## [WORK REQUIRED]
For every line in the data below that contains "assign", copy the line.

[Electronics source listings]
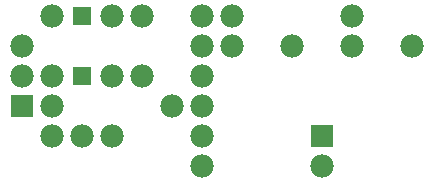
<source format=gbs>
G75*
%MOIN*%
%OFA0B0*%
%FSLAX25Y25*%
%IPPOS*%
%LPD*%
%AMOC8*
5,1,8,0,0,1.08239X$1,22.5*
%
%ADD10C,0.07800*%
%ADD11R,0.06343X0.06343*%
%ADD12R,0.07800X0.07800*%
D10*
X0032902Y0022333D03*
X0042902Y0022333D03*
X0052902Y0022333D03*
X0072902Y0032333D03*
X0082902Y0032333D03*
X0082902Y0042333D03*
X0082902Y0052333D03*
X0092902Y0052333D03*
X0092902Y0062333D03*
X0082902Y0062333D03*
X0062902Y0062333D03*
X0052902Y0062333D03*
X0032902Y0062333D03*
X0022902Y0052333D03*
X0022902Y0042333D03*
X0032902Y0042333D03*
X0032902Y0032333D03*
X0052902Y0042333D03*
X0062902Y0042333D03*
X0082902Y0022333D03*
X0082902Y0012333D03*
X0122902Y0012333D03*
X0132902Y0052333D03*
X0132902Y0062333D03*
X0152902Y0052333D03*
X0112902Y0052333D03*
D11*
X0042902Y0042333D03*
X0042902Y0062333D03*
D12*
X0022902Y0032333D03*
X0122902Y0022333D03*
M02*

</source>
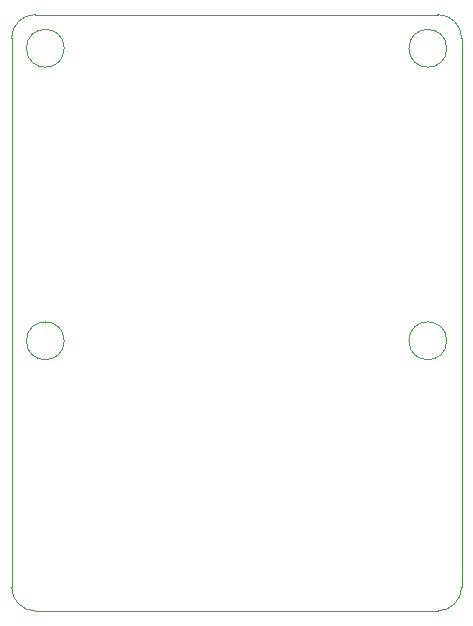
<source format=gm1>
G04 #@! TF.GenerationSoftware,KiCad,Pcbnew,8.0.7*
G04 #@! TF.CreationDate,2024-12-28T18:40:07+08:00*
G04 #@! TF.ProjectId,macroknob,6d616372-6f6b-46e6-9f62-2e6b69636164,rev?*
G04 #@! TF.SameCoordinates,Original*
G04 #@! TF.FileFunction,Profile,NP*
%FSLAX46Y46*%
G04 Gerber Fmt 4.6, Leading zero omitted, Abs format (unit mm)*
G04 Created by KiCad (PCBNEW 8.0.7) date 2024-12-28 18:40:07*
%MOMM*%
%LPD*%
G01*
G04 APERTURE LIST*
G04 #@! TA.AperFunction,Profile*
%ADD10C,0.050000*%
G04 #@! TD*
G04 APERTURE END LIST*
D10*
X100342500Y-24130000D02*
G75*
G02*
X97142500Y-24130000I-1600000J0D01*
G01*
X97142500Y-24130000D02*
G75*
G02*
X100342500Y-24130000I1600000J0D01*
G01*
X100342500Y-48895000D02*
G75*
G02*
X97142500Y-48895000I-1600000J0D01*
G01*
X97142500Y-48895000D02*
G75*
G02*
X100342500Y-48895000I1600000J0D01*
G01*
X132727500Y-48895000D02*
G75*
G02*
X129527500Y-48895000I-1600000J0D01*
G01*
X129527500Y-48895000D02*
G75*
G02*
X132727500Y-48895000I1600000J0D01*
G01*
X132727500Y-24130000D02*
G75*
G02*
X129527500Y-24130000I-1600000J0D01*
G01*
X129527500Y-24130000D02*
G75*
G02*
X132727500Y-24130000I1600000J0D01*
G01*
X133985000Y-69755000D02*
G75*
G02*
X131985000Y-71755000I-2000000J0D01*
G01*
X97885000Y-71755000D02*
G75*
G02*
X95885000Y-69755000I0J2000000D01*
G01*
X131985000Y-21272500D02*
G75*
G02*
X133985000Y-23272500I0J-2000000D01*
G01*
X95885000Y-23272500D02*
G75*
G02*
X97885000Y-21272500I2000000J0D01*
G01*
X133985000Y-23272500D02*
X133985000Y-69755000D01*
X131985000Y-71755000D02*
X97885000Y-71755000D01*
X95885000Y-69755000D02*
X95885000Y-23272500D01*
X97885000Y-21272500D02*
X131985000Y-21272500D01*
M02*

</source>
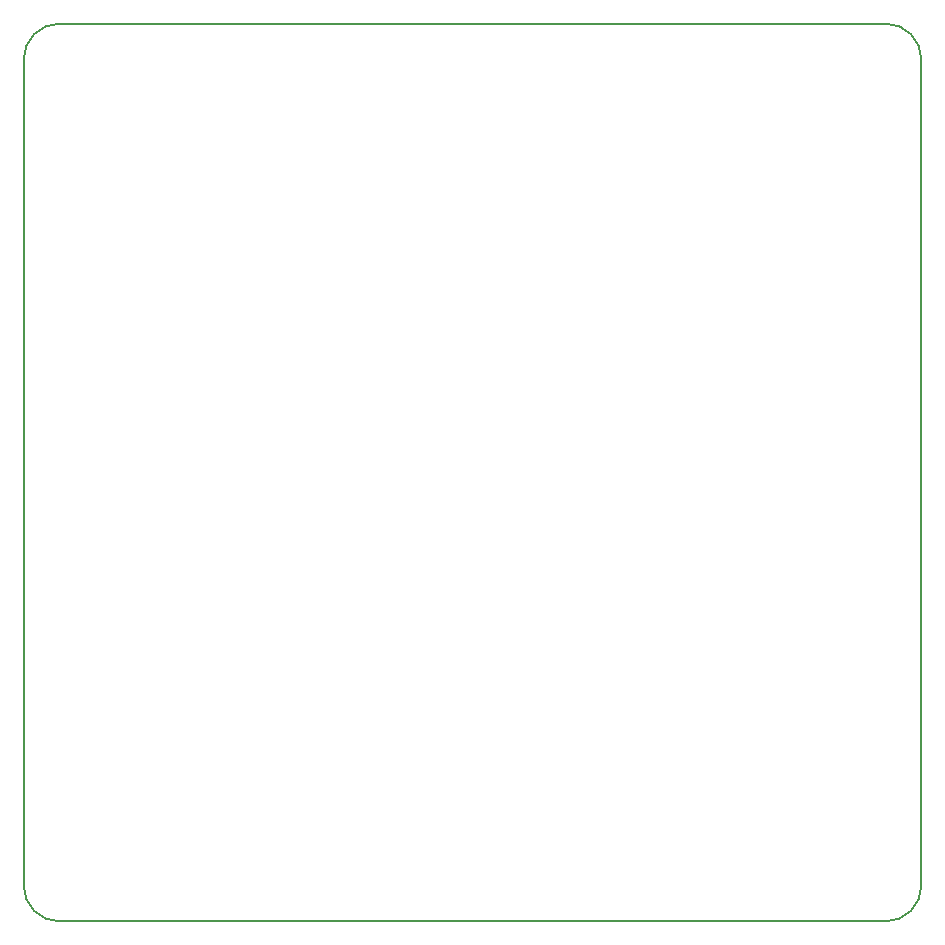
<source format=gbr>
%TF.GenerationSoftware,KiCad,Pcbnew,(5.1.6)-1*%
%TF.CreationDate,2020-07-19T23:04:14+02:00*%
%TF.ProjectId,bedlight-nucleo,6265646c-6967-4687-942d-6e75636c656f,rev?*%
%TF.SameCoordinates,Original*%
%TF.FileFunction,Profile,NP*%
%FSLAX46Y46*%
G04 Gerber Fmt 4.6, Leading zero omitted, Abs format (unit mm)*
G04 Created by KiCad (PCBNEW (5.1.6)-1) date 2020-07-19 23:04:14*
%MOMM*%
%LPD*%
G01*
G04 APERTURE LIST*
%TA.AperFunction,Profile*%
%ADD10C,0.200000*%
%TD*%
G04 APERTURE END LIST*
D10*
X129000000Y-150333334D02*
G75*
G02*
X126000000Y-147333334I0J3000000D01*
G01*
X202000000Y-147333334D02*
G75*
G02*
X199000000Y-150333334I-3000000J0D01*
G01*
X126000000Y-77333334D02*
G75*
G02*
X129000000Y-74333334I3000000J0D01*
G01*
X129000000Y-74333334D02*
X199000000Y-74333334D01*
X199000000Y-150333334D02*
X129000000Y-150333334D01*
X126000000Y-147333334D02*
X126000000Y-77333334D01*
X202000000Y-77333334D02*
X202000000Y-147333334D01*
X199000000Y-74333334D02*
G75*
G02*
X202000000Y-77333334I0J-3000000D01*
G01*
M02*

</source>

...

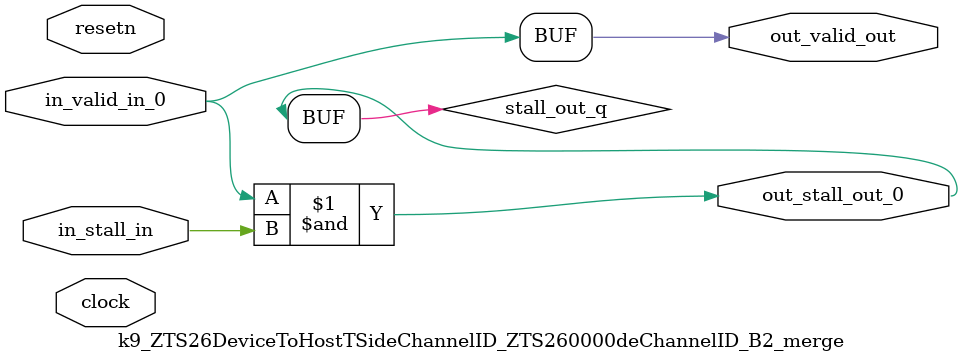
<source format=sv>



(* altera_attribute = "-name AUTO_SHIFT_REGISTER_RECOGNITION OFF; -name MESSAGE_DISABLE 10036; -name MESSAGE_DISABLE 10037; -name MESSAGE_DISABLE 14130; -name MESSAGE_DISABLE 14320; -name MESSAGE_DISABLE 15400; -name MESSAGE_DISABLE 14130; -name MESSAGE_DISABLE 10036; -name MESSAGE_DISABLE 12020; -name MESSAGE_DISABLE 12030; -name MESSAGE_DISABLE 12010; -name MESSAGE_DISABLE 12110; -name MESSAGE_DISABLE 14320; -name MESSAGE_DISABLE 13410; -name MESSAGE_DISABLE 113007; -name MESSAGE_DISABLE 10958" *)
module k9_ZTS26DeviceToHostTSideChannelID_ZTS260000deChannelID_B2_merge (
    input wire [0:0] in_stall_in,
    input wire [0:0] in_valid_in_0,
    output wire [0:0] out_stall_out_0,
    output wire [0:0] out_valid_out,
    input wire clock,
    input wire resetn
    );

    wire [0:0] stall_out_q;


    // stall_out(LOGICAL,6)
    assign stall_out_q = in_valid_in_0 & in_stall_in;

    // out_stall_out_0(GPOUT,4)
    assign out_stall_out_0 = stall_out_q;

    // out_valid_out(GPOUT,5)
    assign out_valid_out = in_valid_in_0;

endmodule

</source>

## [WRITTEN ANSWER]
    assign stall_out_q = in_valid_in_0 & in_stall_in;
    assign out_stall_out_0 = stall_out_q;
    assign out_valid_out = in_valid_in_0;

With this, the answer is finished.